• _WHAT TO PRODUCE_
Output the records that follow, keeping every line exactly as it is.

• _DATA FOR ANALYSIS_
————————
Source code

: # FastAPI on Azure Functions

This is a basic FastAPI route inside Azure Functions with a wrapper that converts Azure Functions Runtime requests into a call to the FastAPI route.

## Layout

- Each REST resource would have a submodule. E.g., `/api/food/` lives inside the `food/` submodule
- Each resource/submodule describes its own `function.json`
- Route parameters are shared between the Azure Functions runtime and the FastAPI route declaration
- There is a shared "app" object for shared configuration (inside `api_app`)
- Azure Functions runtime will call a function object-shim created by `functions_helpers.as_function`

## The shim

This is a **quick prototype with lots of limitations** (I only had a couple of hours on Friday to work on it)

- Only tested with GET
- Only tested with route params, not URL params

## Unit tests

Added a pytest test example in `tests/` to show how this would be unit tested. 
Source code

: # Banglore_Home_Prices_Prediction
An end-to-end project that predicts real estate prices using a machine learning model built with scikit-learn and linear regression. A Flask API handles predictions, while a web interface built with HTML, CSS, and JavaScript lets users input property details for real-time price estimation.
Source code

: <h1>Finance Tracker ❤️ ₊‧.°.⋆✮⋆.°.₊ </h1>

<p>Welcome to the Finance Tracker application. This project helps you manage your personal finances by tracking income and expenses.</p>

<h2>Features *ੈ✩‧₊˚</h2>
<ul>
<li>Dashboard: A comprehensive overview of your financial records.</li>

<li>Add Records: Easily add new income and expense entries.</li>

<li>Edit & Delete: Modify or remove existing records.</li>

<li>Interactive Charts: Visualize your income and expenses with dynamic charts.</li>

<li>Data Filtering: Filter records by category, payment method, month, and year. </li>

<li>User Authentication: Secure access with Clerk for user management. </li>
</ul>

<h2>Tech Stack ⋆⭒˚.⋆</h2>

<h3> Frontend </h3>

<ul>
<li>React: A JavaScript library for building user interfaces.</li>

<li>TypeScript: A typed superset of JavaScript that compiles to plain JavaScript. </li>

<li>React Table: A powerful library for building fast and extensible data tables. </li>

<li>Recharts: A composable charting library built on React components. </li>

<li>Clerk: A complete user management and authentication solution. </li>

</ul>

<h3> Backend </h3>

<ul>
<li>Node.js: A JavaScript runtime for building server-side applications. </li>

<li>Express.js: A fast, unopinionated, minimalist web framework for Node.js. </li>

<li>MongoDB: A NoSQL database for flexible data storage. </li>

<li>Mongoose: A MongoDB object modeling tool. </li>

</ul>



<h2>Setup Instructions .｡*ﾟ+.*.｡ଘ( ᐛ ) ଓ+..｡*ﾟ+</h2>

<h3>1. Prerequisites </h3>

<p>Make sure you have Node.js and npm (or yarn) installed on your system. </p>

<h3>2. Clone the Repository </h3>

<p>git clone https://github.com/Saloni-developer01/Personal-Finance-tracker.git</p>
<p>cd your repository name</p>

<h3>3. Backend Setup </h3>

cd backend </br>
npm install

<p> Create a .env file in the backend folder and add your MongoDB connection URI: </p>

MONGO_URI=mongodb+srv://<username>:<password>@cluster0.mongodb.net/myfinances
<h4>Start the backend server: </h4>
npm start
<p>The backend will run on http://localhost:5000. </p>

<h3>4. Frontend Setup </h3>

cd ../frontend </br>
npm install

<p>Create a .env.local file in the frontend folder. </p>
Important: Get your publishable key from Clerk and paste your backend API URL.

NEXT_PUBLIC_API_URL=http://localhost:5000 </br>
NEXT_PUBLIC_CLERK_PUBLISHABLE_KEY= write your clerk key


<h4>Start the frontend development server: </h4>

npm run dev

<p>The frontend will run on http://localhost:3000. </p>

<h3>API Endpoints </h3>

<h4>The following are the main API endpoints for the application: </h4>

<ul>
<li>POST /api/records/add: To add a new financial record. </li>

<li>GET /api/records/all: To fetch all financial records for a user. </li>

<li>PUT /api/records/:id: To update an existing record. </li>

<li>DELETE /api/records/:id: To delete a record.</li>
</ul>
————————
• _YOUR RESPONSE_
Source code

: # FastAPI on Azure Functions

This is a basic FastAPI route inside Azure Functions with a wrapper that converts Azure Functions Runtime requests into a call to the FastAPI route.

## Layout

- Each REST resource would have a submodule. E.g., `/api/food/` lives inside the `food/` submodule
- Each resource/submodule describes its own `function.json`
- Route parameters are shared between the Azure Functions runtime and the FastAPI route declaration
- There is a shared "app" object for shared configuration (inside `api_app`)
- Azure Functions runtime will call a function object-shim created by `functions_helpers.as_function`

## The shim

This is a **quick prototype with lots of limitations** (I only had a couple of hours on Friday to work on it)

- Only tested with GET
- Only tested with route params, not URL params

## Unit tests

Added a pytest test example in `tests/` to show how this would be unit tested. 
Source code

: # Banglore_Home_Prices_Prediction
An end-to-end project that predicts real estate prices using a machine learning model built with scikit-learn and linear regression. A Flask API handles predictions, while a web interface built with HTML, CSS, and JavaScript lets users input property details for real-time price estimation.
Source code

: <h1>Finance Tracker ❤️ ₊‧.°.⋆✮⋆.°.₊ </h1>

<p>Welcome to the Finance Tracker application. This project helps you manage your personal finances by tracking income and expenses.</p>

<h2>Features *ੈ✩‧₊˚</h2>
<ul>
<li>Dashboard: A comprehensive overview of your financial records.</li>

<li>Add Records: Easily add new income and expense entries.</li>

<li>Edit & Delete: Modify or remove existing records.</li>

<li>Interactive Charts: Visualize your income and expenses with dynamic charts.</li>

<li>Data Filtering: Filter records by category, payment method, month, and year. </li>

<li>User Authentication: Secure access with Clerk for user management. </li>
</ul>

<h2>Tech Stack ⋆⭒˚.⋆</h2>

<h3> Frontend </h3>

<ul>
<li>React: A JavaScript library for building user interfaces.</li>

<li>TypeScript: A typed superset of JavaScript that compiles to plain JavaScript. </li>

<li>React Table: A powerful library for building fast and extensible data tables. </li>

<li>Recharts: A composable charting library built on React components. </li>

<li>Clerk: A complete user management and authentication solution. </li>

</ul>

<h3> Backend </h3>

<ul>
<li>Node.js: A JavaScript runtime for building server-side applications. </li>

<li>Express.js: A fast, unopinionated, minimalist web framework for Node.js. </li>

<li>MongoDB: A NoSQL database for flexible data storage. </li>

<li>Mongoose: A MongoDB object modeling tool. </li>

</ul>



<h2>Setup Instructions .｡*ﾟ+.*.｡ଘ( ᐛ ) ଓ+..｡*ﾟ+</h2>

<h3>1. Prerequisites </h3>

<p>Make sure you have Node.js and npm (or yarn) installed on your system. </p>

<h3>2. Clone the Repository </h3>

<p>git clone https://github.com/Saloni-developer01/Personal-Finance-tracker.git</p>
<p>cd your repository name</p>

<h3>3. Backend Setup </h3>

cd backend </br>
npm install

<p> Create a .env file in the backend folder and add your MongoDB connection URI: </p>

MONGO_URI=mongodb+srv://<username>:<password>@cluster0.mongodb.net/myfinances
<h4>Start the backend server: </h4>
npm start
<p>The backend will run on http://localhost:5000. </p>

<h3>4. Frontend Setup </h3>

cd ../frontend </br>
npm install

<p>Create a .env.local file in the frontend folder. </p>
Important: Get your publishable key from Clerk and paste your backend API URL.

NEXT_PUBLIC_API_URL=http://localhost:5000 </br>
NEXT_PUBLIC_CLERK_PUBLISHABLE_KEY= write your clerk key


<h4>Start the frontend development server: </h4>

npm run dev

<p>The frontend will run on http://localhost:3000. </p>

<h3>API Endpoints </h3>

<h4>The following are the main API endpoints for the application: </h4>

<ul>
<li>POST /api/records/add: To add a new financial record. </li>

<li>GET /api/records/all: To fetch all financial records for a user. </li>

<li>PUT /api/records/:id: To update an existing record. </li>

<li>DELETE /api/records/:id: To delete a record.</li>
</ul>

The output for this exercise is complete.